With thier permission I am also sharing the feedback from the members of the social club with others, so that we can all look at making theatre more accessible.
Obviously, some solutions can be implemented more easily than others; some are more venue-specific than suitable for touring theatre, and vice versa. I was interested in all responses, and asked them to include what would help in an ideal world, with the proviso that not everything will probably be feasable for everyone. The points raised below are therefore directly from people who are visually impaired as to thier experiences and reccomendations.
For background, this took place in the coastal fishing town of Brixham, the respondents were largely mature; retired and elderly with an age demographic of 50s - 90s in age. The town itself has a high proportion of retirees so this demographic does reflect a high demographic of theatre-goers in our town.
The first comment when I asked what makes or breaks a theatre show for those who are visually impaired, was one word. "Sound".
Broken down in further discussion, this covers several reccomendations.
Distance from audience: Being able to book preferred seats (eg, seats near the stage or performance area) is crucial. For those with limited sight, and for those who may also be hearing-impaired, they find it easier to follow what is happening from sound and limited sight by being closer to the stage. So being able to book specific seats, is an important consideration. Two people mentioned performances "in the round" tend to be easier for them to attend, and that "performed" radio plays, are a good way to focus on audio only.
Actors/ performers having clear diction and good vocal projection: A common comment from many is that where sight is impaired, sound becomes more important, and with less ability to see facial expressions, mouths moving etc, the actors need to have clear diction (and not cut off the ends of words, like dropped Gs on ******ing) and to project their voices clearly across the theatre/ performance space. The comment was made that in many TV series etc now, actors often are deemed to be mumbling and have unclear speech.
Audio descriptors: Some theatres have audio descriptor technology via headphones, where someone usually situated in the tech box, is describing the action on stage, and a visually impaired person can listen to the description - for example "Buttons has entered stage right, wearing a blue cloak", and follow the action on stage. This can be an expensive system, and tends to be in larger theatres.
Loud music: One respondent mentoned that loud music or sound effects can be disorientating.
Of course, as we have now seen, visual impairment does not mean that people are blind, simply that there are a variety of conditions where they may find it harder to see clearly. So, for those who have partial sight, clear visuals are also important. The following reccomendations were made to make the action on stage easier to see.
Programmes: To make printed programmes available, it would be useful to have traditional black text on yellow paper, with a larger font, 14 - 16 being the minimum, and not to mix up colours, as some colours may not be easy to see.
Stage lighting: It was mentioned that the lighting from traditional stage lighting, eg PAR cans, can be harder to see, but the quality of light from LEDs is easier to see. Dingey/ dark lighting can make it harder to see what is happening on stage
Colours of costumes: When there are several characters on stage, it is useful where practicable, to have the characters in differently colour costumes so that they can be followed more easily from the audience.

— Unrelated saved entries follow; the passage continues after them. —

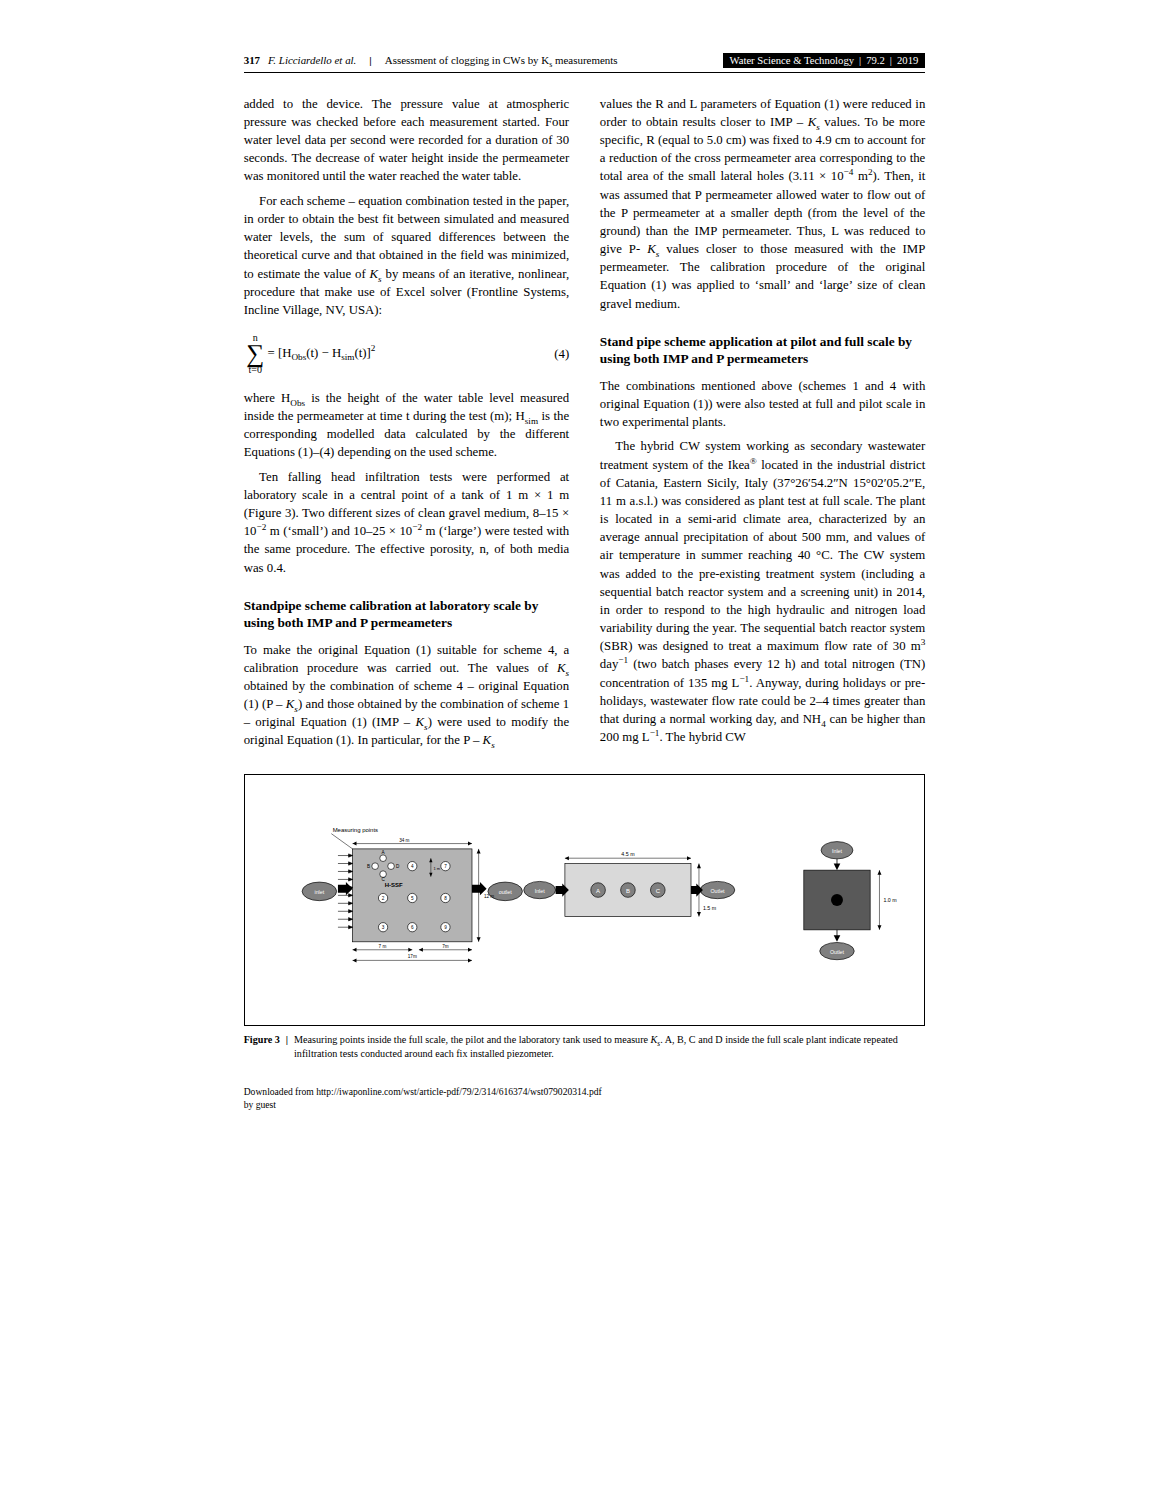317 F. Licciardello et al. | Assessment of clogging in CWs by Ks measurements
Water Science & Technology|79.2|2019
added to the device. The pressure value at atmospheric pressure was checked before each measurement started. Four water level data per second were recorded for a duration of 30 seconds. The decrease of water height inside the permeameter was monitored until the water reached the water table.
For each scheme – equation combination tested in the paper, in order to obtain the best fit between simulated and measured water levels, the sum of squared differences between the theoretical curve and that obtained in the field was minimized, to estimate the value of Ks by means of an iterative, nonlinear, procedure that make use of Excel solver (Frontline Systems, Incline Village, NV, USA):
n ∑ t=0 = [HObs(t) − Hsim(t)]2
(4)
where HObs is the height of the water table level measured inside the permeameter at time t during the test (m); Hsim is the corresponding modelled data calculated by the different Equations (1)–(4) depending on the used scheme.
Ten falling head infiltration tests were performed at laboratory scale in a central point of a tank of 1 m × 1 m (Figure 3). Two different sizes of clean gravel medium, 8–15 × 10−2 m (‘small’) and 10–25 × 10−2 m (‘large’) were tested with the same procedure. The effective porosity, n, of both media was 0.4.
Standpipe scheme calibration at laboratory scale by using both IMP and P permeameters
To make the original Equation (1) suitable for scheme 4, a calibration procedure was carried out. The values of Ks obtained by the combination of scheme 4 – original Equation (1) (P – Ks) and those obtained by the combination of scheme 1 – original Equation (1) (IMP – Ks) were used to modify the original Equation (1). In particular, for the P – Ks
values the R and L parameters of Equation (1) were reduced in order to obtain results closer to IMP – Ks values. To be more specific, R (equal to 5.0 cm) was fixed to 4.9 cm to account for a reduction of the cross permeameter area corresponding to the total area of the small lateral holes (3.11 × 10−4 m2). Then, it was assumed that P permeameter allowed water to flow out of the P permeameter at a smaller depth (from the level of the ground) than the IMP permeameter. Thus, L was reduced to give P- Ks values closer to those measured with the IMP permeameter. The calibration procedure of the original Equation (1) was applied to ‘small’ and ‘large’ size of clean gravel medium.
Stand pipe scheme application at pilot and full scale by using both IMP and P permeameters
The combinations mentioned above (schemes 1 and 4 with original Equation (1)) were also tested at full and pilot scale in two experimental plants.
The hybrid CW system working as secondary wastewater treatment system of the Ikea® located in the industrial district of Catania, Eastern Sicily, Italy (37°26′54.2″N 15°02′05.2″E, 11 m a.s.l.) was considered as plant test at full scale. The plant is located in a semi-arid climate area, characterized by an average annual precipitation of about 500 mm, and values of air temperature in summer reaching 40 °C. The CW system was added to the pre-existing treatment system (including a sequential batch reactor system and a screening unit) in 2014, in order to respond to the high hydraulic and nitrogen load variability during the year. The sequential batch reactor system (SBR) was designed to treat a maximum flow rate of 30 m3 day−1 (two batch phases every 12 h) and total nitrogen (TN) concentration of 135 mg L−1. Anyway, during holidays or pre-holidays, wastewater flow rate could be 2–4 times greater than that during a normal working day, and NH4 can be higher than 200 mg L−1. The hybrid CW
Measuring points 34 m inlet outlet A B D C 4 7 2 5 8 3 6 9 H-SSF 1 m 12 m 7 m 7m 17m 4.5 m A B C Inlet Outlet 1.5 m Inlet Outlet 1.0 m
Figure 3 | Measuring points inside the full scale, the pilot and the laboratory tank used to measure Ks. A, B, C and D inside the full scale plant indicate repeated infiltration tests conducted around each fix installed piezometer.
Downloaded from http://iwaponline.com/wst/article-pdf/79/2/314/616374/wst079020314.pdf
by guest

There were other reccomendations as well, which dont really entirely fit into either of the above categories.
Matinee performances: It was agreed that some people, both due to sight and feeling comfrtable in the dark, do not like to go out in the evening, and therefore would only attend matinee performances in the afternons. I have found this before being a common comment among older audiences, and people attending shows aimed at young children, and therefore covers a number of demographics. In rural area this can also be important to link to the times of local public transport.
Backstage tours: For those able to see less of the costumes, set and action on stage, it was agreed that it is really engaging to be able to visit the theatre and have a backstage tour before the show, where the visitors can meet some of the cast, and touch props and costumes, to see what they are like from feeling them.
It is of course also important that the venues are physically accessible, with clear signage, trained front of house staff and ushers, and that dialogue of any specialist requirements is opened early when enquiriing about an event, to ascertain what may be available or not.
I hope this is helpful to some other theatre production teams too - I know that we will be learning from this, and looking at what can be implemented.